Dunno if this is the correct ‘open’ thread, but I will post and hope …
1st item: Biden pardoning Hunter. Ok, does this really come as any surprise? Losing one son to brain cancer, I can very much understand Biden not wanting to lose his second to the justice system. That is what dads do, take the heat for their youngin’s. I certainly don’t agree with it, but I have a hard time saying I don’t understand it. This opened up some dangerous ground, though, for the senior Biden. Any criminal proceedings against dementia Joe vis-a-vis Burisma would naturally involve Hunter as a material witness. As I understand it, he (Hunter) would be forbidden to plead the 5th by virtue of his being pardoned. This may have just opened a very big can of whoop ass for the senior Biden.
2nd item: Trump pardoning all the so called J6 ‘offenders’. I fully expect this. As, I would imagine, do those jailed for trespassing, disrespecting Congress – not that the outgoing Congress is worthy of any – et. al. Trump would have more moral standing to do this that Joe Biden has in pardoning Hunter.
3rd item: Trump’s proposed mega (maga?) tariffs. It Trump indeed goes ahead with this stupid plan, expect his ‘honeymoon’ to end before the ink dries on the executive order. americans would see and immediate rise in the price of … well, pretty much everything. This is a dumb idea.
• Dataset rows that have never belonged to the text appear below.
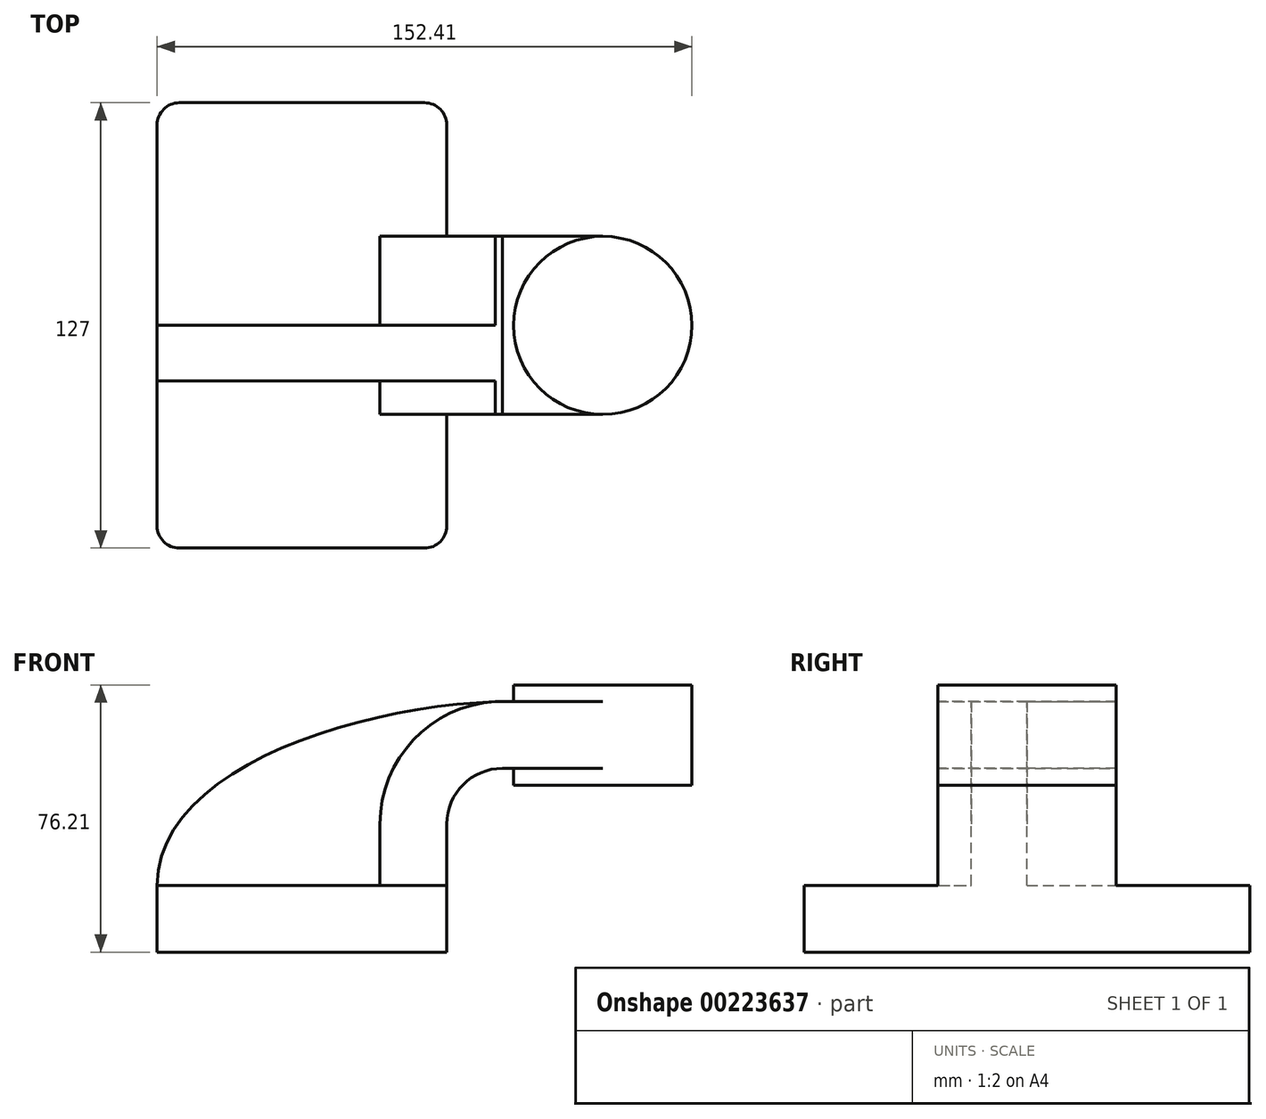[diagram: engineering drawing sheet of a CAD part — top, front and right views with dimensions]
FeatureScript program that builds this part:
annotation { "Feature Type Name" : "Feature", "Feature Type Description" : "" }
export const myFeature = defineFeature(function(context is Context, id is Id, definition is map)
    precondition{}
    {
        {
            var Q0;
            Q0=qCreatedBy(makeId("Front.planeOp"),FACE);
            var sketch = newSketch(context, id + "F0", { "sketchPlane" : qUnion([Q0])});
            skLineSegment(sketch, "E0.bottom", {"start": v(-41.27, -9.53) * mm, "end": v(41.28, -9.53) * mm});
            skLineSegment(sketch, "E0.top", {"start": v(-41.28, 9.53) * mm, "end": v(41.28, 9.53) * mm});
            skLineSegment(sketch, "E0.left", {"start": v(-41.28, -9.53) * mm, "end": v(-41.28, 9.53) * mm});
            skLineSegment(sketch, "E0.right", {"start": v(41.28, -9.53) * mm, "end": v(41.28, 9.53) * mm});
            skPoint(sketch, "E0.middle", {"position": v(0, 0) * mm});
            skLineSegment(sketch, "E1.bottom", {"start": v(60.33, 38.1) * mm, "end": v(111.12, 38.1) * mm});
            skLineSegment(sketch, "E1.top", {"start": v(60.33, 66.67) * mm, "end": v(111.12, 66.67) * mm});
            skLineSegment(sketch, "E1.left", {"start": v(60.33, 38.1) * mm, "end": v(60.33, 66.67) * mm});
            skLineSegment(sketch, "E1.right", {"start": v(111.12, 38.1) * mm, "end": v(111.12, 66.67) * mm});
            skPoint(sketch, "E1.middle", {"position": v(85.72, 52.39) * mm});
            skLineSegment(sketch, "E2", {"start": v(41.28, 9.52) * mm, "end": v(41.28, 27) * mm});
            skArc(sketch, "E3", {"start": v(41.27, 27) * mm, "mid": v(45.92, 38.23) * mm, "end": v(57.15, 42.88) * mm});
            skLineSegment(sketch, "E4", {"start": v(57.15, 42.88) * mm, "end": v(94.45, 42.88) * mm});
            skLineSegment(sketch, "E5.0", {"start": v(57.15, 61.93) * mm, "end": v(94.45, 61.93) * mm});
            skArc(sketch, "E5.1", {"start": v(22.22, 27) * mm, "mid": v(32.45, 51.7) * mm, "end": v(57.15, 61.93) * mm});
            skLineSegment(sketch, "E5.2", {"start": v(22.22, 9.52) * mm, "end": v(22.22, 27) * mm});
            skLineSegment(sketch, "E6", {"start": v(85.72, 38.1) * mm, "end": v(85.72, 66.67) * mm});
            skFitSpline(sketch, "E7", {"points": [v(-41.28, 9.53) * mm, v(57.15, 61.93) * mm], "startDerivative": vector(0.27, 100.74) * mm, "endDerivative": vector(122.34, 2.75) * mm});
            skSolve(sketch);
        }
        {
            var Q0;
            Q0=makeQuery(id+"F0.imprint","IMPRINT",FACE,{"disambiguationData":[TD([[makeQuery(id+"F0.imprint","IMPRINT",EDGE,{"derivedFrom":sQuery(id+"F0.wireOp",EDGE,"E0.bottom")}),1.0]])]});
            extrude(context, id + "F1", {"entities" : qUnion([Q0]), "endBound" : BoundingType.SYMMETRIC, "depth" : 127 * mm});
        }
        {
            var Q0;
            {var subQ1=sQuery(id+"F0.wireOp",EDGE,"E2");Q0=makeQuery(id+"F0.imprint","IMPRINT",FACE,{"disambiguationData":[TD([[makeQuery(id+"F0.imprint","IMPRINT",EDGE,{"derivedFrom":subQ1}),1.0]])]});}
            var Q1;
            {var subQ0=sQuery(id+"F0.wireOp",EDGE,"E4");var subQ1=sQuery(id+"F0.wireOp",EDGE,"E1.left");var subQ2=makeQuery(id+"F0.imprint","INTERSECT",VERTEX,{"derivedFrom":[subQ1,subQ0]});Q1=makeQuery(id+"F0.imprint","IMPRINT",FACE,{"disambiguationData":[TD([[makeQuery(id+"F0.imprint","IMPRINT",EDGE,{"disambiguationData":[TD([[subQ2,-1.0]])],"derivedFrom":subQ1}),-1.0]])]});}
            extrude(context, id + "F2", {"entities" : qUnion([Q0, Q1]), "operationType" : NewBodyOperationType.ADD, "endBound" : BoundingType.SYMMETRIC, "depth" : 50.8 * mm});
        }
        {
            var Q0;
            {var subQ3=sQuery(id+"F0.wireOp",EDGE,"E5.2");Q0=makeQuery(id+"F0.imprint","IMPRINT",FACE,{"disambiguationData":[TD([[makeQuery(id+"F0.imprint","IMPRINT",EDGE,{"derivedFrom":subQ3}),1.0]])]});}
            extrude(context, id + "F3", {"entities" : qUnion([Q0]), "operationType" : NewBodyOperationType.ADD, "depth" : 15.88 * mm});
        }
        {
            var Q0;
            {var subQ0=sQuery(id+"F0.wireOp",EDGE,"E1.right");Q0=makeQuery(id+"F0.imprint","IMPRINT",FACE,{"disambiguationData":[TD([[makeQuery(id+"F0.imprint","IMPRINT",EDGE,{"derivedFrom":subQ0}),1.0]])]});}
            var Q1;
            Q1=sQuery(id+"F0.wireOp",EDGE,"E6");
            revolve(context, id + "F4", {"operationType" : NewBodyOperationType.ADD, "entities" : qUnion([Q0]), "axis" : qUnion([Q1]), "revolveType" : RevolveType.FULL});
        }
        {
            var Q0;
            Q0=makeQuery(id+"F1.opExtrude","CAP_EDGE",EDGE,{"disambiguationData":[OSD([sQuery(id+"F0.wireOp",EDGE,"E0.left")])],"isStart":false});
            var Q1;
            Q1=makeQuery(id+"F1.opExtrude","CAP_EDGE",EDGE,{"disambiguationData":[OSD([sQuery(id+"F0.wireOp",EDGE,"E0.right")])],"isStart":false});
            var Q2;
            Q2=makeQuery(id+"F1.opExtrude","CAP_EDGE",EDGE,{"disambiguationData":[OSD([sQuery(id+"F0.wireOp",EDGE,"E0.left")])],"isStart":true});
            var Q3;
            Q3=makeQuery(id+"F1.opExtrude","CAP_EDGE",EDGE,{"disambiguationData":[OSD([sQuery(id+"F0.wireOp",EDGE,"E0.right")])],"isStart":true});
            fillet(context, id + "F5", {"entities" : qUnion([Q0, Q1, Q2, Q3]), "radius" : 6.35 * mm, "tangentPropagation" : true, "allowEdgeOverflow" : false});
        }
    });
Lastly, expect more strife and Palestinian dead in Gaza, the West Bank and yes, in Lebanon. Nuttyahoo cannot end the war, for when he does, he would very shortly begin a likely lengthy prison sentence. He does not give a fig for any hostages, the only thing he cares about is his own worthless hide. I believe he figures that if he can indeed realize ‘greater israel’, then all will be forgiven, and israeli history would consider him a hero of zion. Regardless of any so-called plan Trump may (or may not) have to end the slaughter of the Palestinians, I doubt there will be any such end until Nuttyahoo is removed from office and placed in detention. We will see.